Donald Driver is still hanging around.
Many fans believed Driver's career with the Green Bay Packers was done during the spring, and almost everyone assumed that he would be seriously demoted once he signed a new restructured contract. Randall Cobb was, and still is, the heir apparent to the slot receiver role. However, Driver is not going down without a fight.
Cobb performed well in the first game of preseason, but certainly hasn't done enough to cement his role as the No. 3 receiver in the Packers offense. All camp long, we've heard daily reports about how the old man still has it. He's been beating defensive backs and grabbing big catches all summer long, and he's appeared to be Cobb's equal (as far as playing time with the first unit goes) at worst during the first two preseason games.
The upside to playing each receiver as the primary man in the slot is obvious. Cobb has absolutely blistering speed and is a very raw second year player. His ceiling is higher than Driver's ever was, and he's only going to approach that ceiling with playing time. Due to his natural talent alone, Cobb should be able to produce at a level very similar to Driver this season. By next year, Cobb should be the better player.
That's not to mention his big play capability, something that Driver probably doesn't have in him anymore. Cobb has the ability to turn any simple slant pattern or wide receiver screen into a touchdown.
The main argument for Driver's continued role in the team is a cliche one: He has experience. But what he brings to the team is much more important to that, and his qualities deserve to be elaborated on. Generally, sports fans know what one player being more experienced than another entails, but it's worth laying it out for the purposes of this comparison.
Driver is, obviously, a much sharper route-runner than Cobb.
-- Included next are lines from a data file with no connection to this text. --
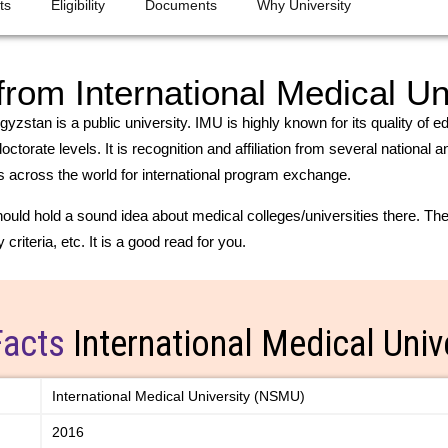
ts
Eligibility
Documents
Why University
om International Medical Un
gyzstan is a public university. IMU is highly known for its quality of 
torate levels. It is recognition and affiliation from several national
ies across the world for international program exchange.
uld hold a sound idea about medical colleges/universities there. The 
criteria, etc. It is a good read for you.
Facts
International Medical Univ
International Medical University (NSMU)
2016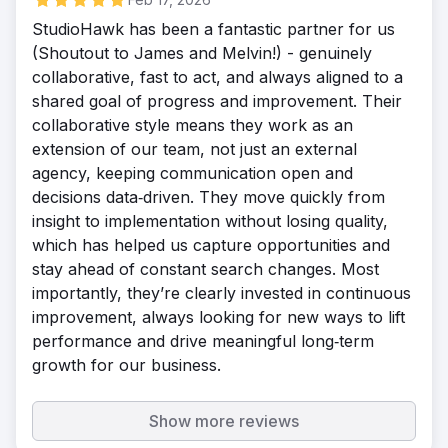
StudioHawk has been a fantastic partner for us
(Shoutout to James and Melvin!) - genuinely
collaborative, fast to act, and always aligned to a
shared goal of progress and improvement. Their
collaborative style means they work as an
extension of our team, not just an external
agency, keeping communication open and
decisions data‑driven. They move quickly from
insight to implementation without losing quality,
which has helped us capture opportunities and
stay ahead of constant search changes. Most
importantly, they’re clearly invested in continuous
improvement, always looking for new ways to lift
performance and drive meaningful long‑term
growth for our business.
Show more reviews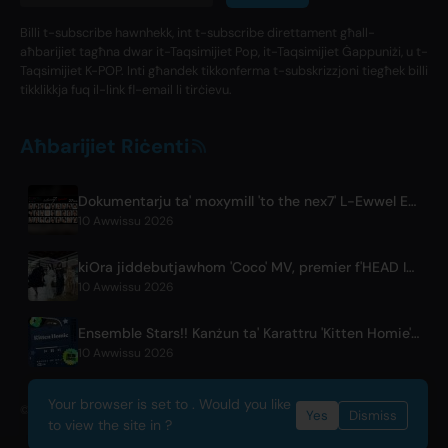
Billi t-subscribe hawnhekk, int t-subscribe direttament għall-
aħbarijiet tagħna dwar it-Taqsimijiet Pop, it-Taqsimijiet Ġappuniżi, u t-
Taqsimijiet K-POP. Inti għandek tikkonferma t-subskrizzjoni tiegħek billi
tikklikkja fuq il-link fl-email li tirċievu.
Aħbarijiet Riċenti
Dokumentarju ta' moxymill 'to the nex7' L-Ewwel Episodju ħareġ
10 Awwissu 2026
kiOra jiddebutjawhom 'Coco' MV, premier f'HEAD IN THE CLOUDS LA
10 Awwissu 2026
Ensemble Stars!! Kanżun ta' Karattru 'Kitten Homie' minn Ritsu Sakuma Ħiereġ Globalment
10 Awwissu 2026
Your browser is set to . Would you like
© 2026 OnlyHit. All rights reserved. - Metadata provided by
ACRCloud
Yes
Dismiss
to view the site in ?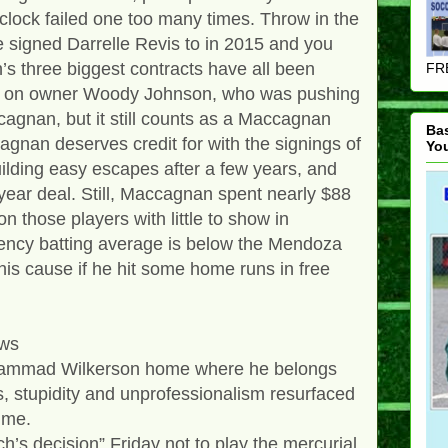
clock failed one too many times. Throw in the
he signed Darrelle Revis to in 2015 and you
s three biggest contracts have all been
FRE
ore on owner Woody Johnson, who was pushing
cagnan, but it still counts as a Maccagnan
Ba
nan deserves credit for with the signings of
Yo
lding easy escapes after a few years, and
-year deal. Still, Maccagnan spent nearly $88
n those players with little to show in
ency batting average is below the Mendoza
 his cause if he hit some home runs in free
ews
hammad Wilkerson home where he belongs
ss, stupidity and unprofessionalism resurfaced
time.
’s decision” Friday not to play the mercurial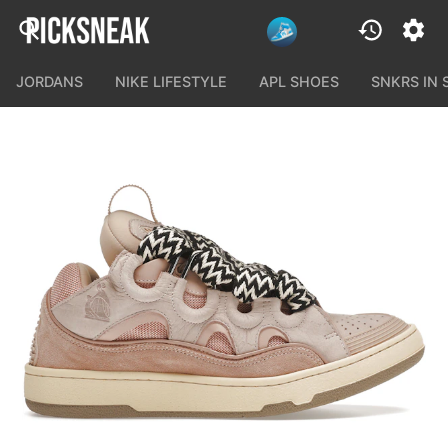
JORDANS
NIKE LIFESTYLE
APL SHOES
SNKRS IN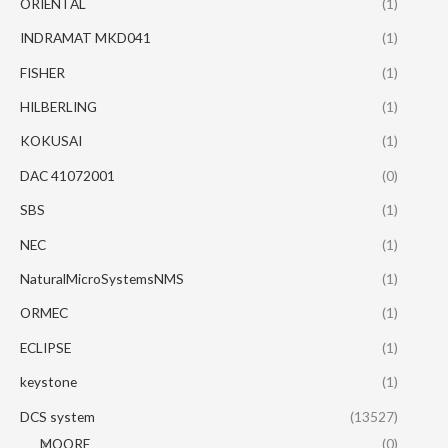
ORIENTAL
(1)
INDRAMAT MKD041
(1)
FISHER
(1)
HILBERLING
(1)
KOKUSAI
(1)
DAC 41072001
(0)
SBS
(1)
NEC
(1)
NaturalMicroSystemsNMS
(1)
ORMEC
(1)
ECLIPSE
(1)
keystone
(1)
DCS system
(13527)
MOORE
(0)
There's no reason to believe that Cobb won't match up to Driver in this capacity very shortly, but for a team that is trying to win the Super Bowl this season, it might be important to have the best route-runner on the team in the slot. Driver also consistently makes very difficult catches and does an excellent job holding onto the ball after being hit. We don't know whether or not Cobb can do this consistently simply because we haven't seen it yet. He hasn't gone over the middle and taken a lick from a safety or linebacker ready to pounce on very many occasions in his professional career.
But there's one thing that isn't purely physical that Cobb might do better than Driver right now: Catching the easy ones. For all of Driver's spectacular grabs in traffic and crisp, clean routes that allow him to beat corners despite his lack of speed, he drops easy passes. The drops seem to come in less critical spots than those of, say, the often criticized James Jones, but Driver actually drops the ball slightly more frequently than Jones does. From what we've seen out of Cobb in his college and professional career, he actually drops the easy balls much less often than Driver does.
There are pros and cons to each player winning the job, but I'm still in the pro-Cobb camp. Driver is still a very useful player, but he isn't consistently effective enough for him to beat out Cobb simply on experience and reliability.
On Thursday night, expect Driver to take the field the first time the first team offense goes three-wide, but I'm not expecting that to last into the Week 1 game against the San Fransisco 49ers.